Riportando ora il testo, per quanto qui d’interesse, della Convenzione tra l’Italia e la Francia, l’art. 10, così prescrive: “1. I dividendi pagati da una società’ residente di uno Stato ad un residente dell’altro Stato sono imponibili in detto altro Stato. 2. Tuttavia, tali dividendi sono imponibili anche nello Stato di cui la società’ che paga i dividendi è residente ed in conformità della legislazione di detto Stato, ma, se la persona che percepisce i dividendi ne è l’effettivo beneficiario, l’imposta così applicata non può eccedere: a) il 5 per cento dell’ammontare lordo dei dividendi se l’effettivo beneficiario è una società assoggettabile all’imposta sulle società che ha detenuto direttamente o indirettamente nel corso di un periodo di almeno 12 mesi precedenti la data della delibera di distribuzione dei dividendi, almeno il 10 per cento del capitale della società che paga i dividendi; b) il 15 per cento dell’ammontare lordo dei dividendi, in tutti gli altri casi. Le disposizioni del presente paragrafo non riguardano l’imposizione della società per gli utili con i quali sono stati pagati i dividendi”.

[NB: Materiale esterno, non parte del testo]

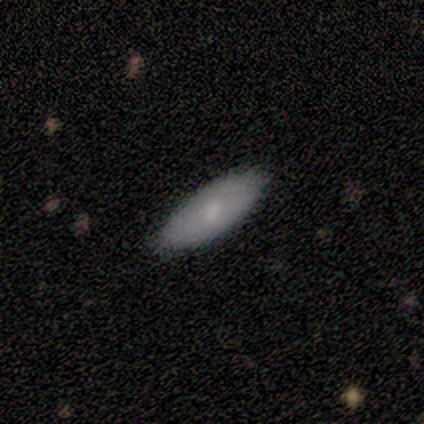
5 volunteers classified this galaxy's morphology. type=smooth (100%); roundness=in between (80%); merging=none (80%).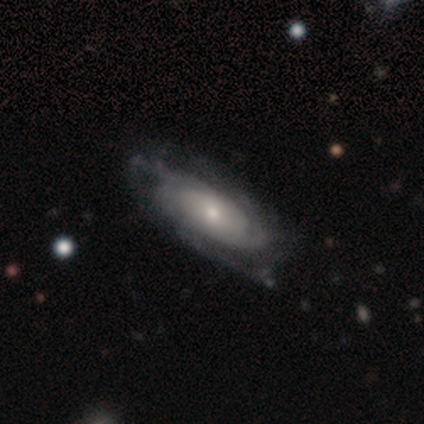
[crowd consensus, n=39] smooth-or-featured: featured or disk: 72% | smooth: 18% | star or artifact: 10%
  disk-edge-on: no: 93% | yes: 7%
    bar: no: 77% | weak: 23% | strong: 0%
    has-spiral-arms: yes: 73% | no: 27%
      spiral-winding: tight: 79% | medium: 16% | loose: 5%
      spiral-arm-count: can't tell: 63% | 3: 26% | 1: 5% | 2: 5% | 4: 0% | more than 4: 0%
    bulge-size: small: 50% | moderate: 38% | large: 12% | dominant: 0% | none: 0%
  merging: none: 51% | minor disturbance: 29% | major disturbance: 20% | merger: 0%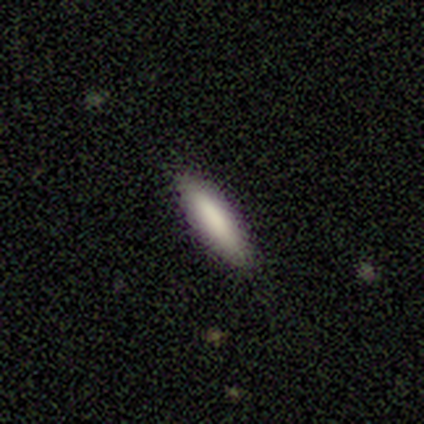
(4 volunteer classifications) smooth_or_featured: smooth (p=1.00)
how_rounded: cigar-shaped (p=1.00)
merging: none (p=1.00)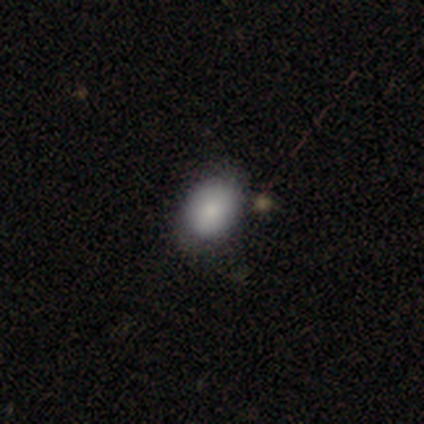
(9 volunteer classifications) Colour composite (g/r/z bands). It shows a smooth galaxy with no disk features (100%) that is in between round and cigar-shaped (78%). Merging: none (78%).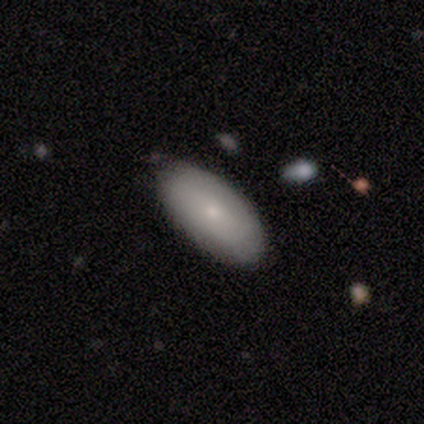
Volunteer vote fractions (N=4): Smooth or featured: smooth — 75% (featured or disk — 25%)
How rounded: in between — 100%
Merging: none — 100%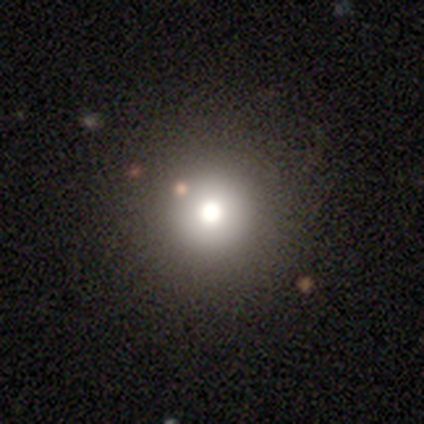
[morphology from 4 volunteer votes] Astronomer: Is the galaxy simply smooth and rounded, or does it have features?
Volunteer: smooth — 50%, tied with star or artifact at 50%.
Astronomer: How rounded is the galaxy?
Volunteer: round — 100%.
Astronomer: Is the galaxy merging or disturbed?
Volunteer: none — 50%, tied with minor disturbance at 50%.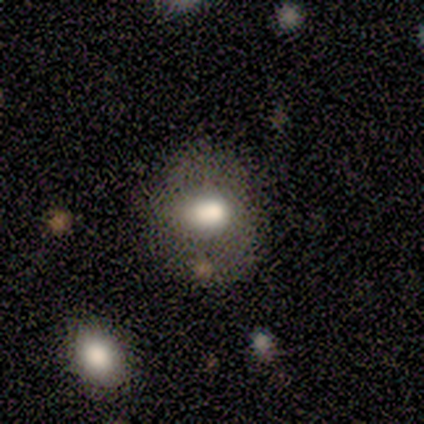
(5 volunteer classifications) This appears to be a smooth galaxy with no disk features (100%) that is round (80%). Merging: none (80%).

Il paragrafo 3, lett. b) riconosce che “Una società residente dell’Italia, indicata al paragrafo 2-a) o soggetta alla legislazione italiana applicabile alle società madri che riceve da una società residente della Francia dividendi che darebbero diritto a un credito d’imposta (“avoir fiscal”) se fossero ricevuti da un residente della Francia ha diritto ad un pagamento da parte del Tesoro francese di un ammontare pari alla metà di detto credito d’imposta (“avoir fiscal”) diminuito della ritenuta alla fonte prevista al paragrafo 2".

La Commissione regionale ha motivato il rigetto della domanda della società francese, affermando che: a) l’applicazione cumulativa delle due norme (quella convenzionale e l’art. 96 bis cit.) creerebbe situazioni di disparità di trattamento fiscale a vantaggio di gruppi societari internazionali che detengono partecipazioni in società con sede in Francia; b) conseguentemente il regime previsto dall’art. 96 bis, va disapplicato in quanto la società aveva già fruito del regime convenzionale del credito d’imposta.

Occorre dunque comprendere se la decisione sia corretta, alla luce dell’interpretazione della normativa comunitaria, ed in concreto occorre valutare se il beneficio già conseguito mediante l’attivazione del credito d’imposta, ottenuto in Francia, si poneva in inconciliabile contrasto con la successiva richiesta di esonero del reddito previsto dalla disciplina nazionale.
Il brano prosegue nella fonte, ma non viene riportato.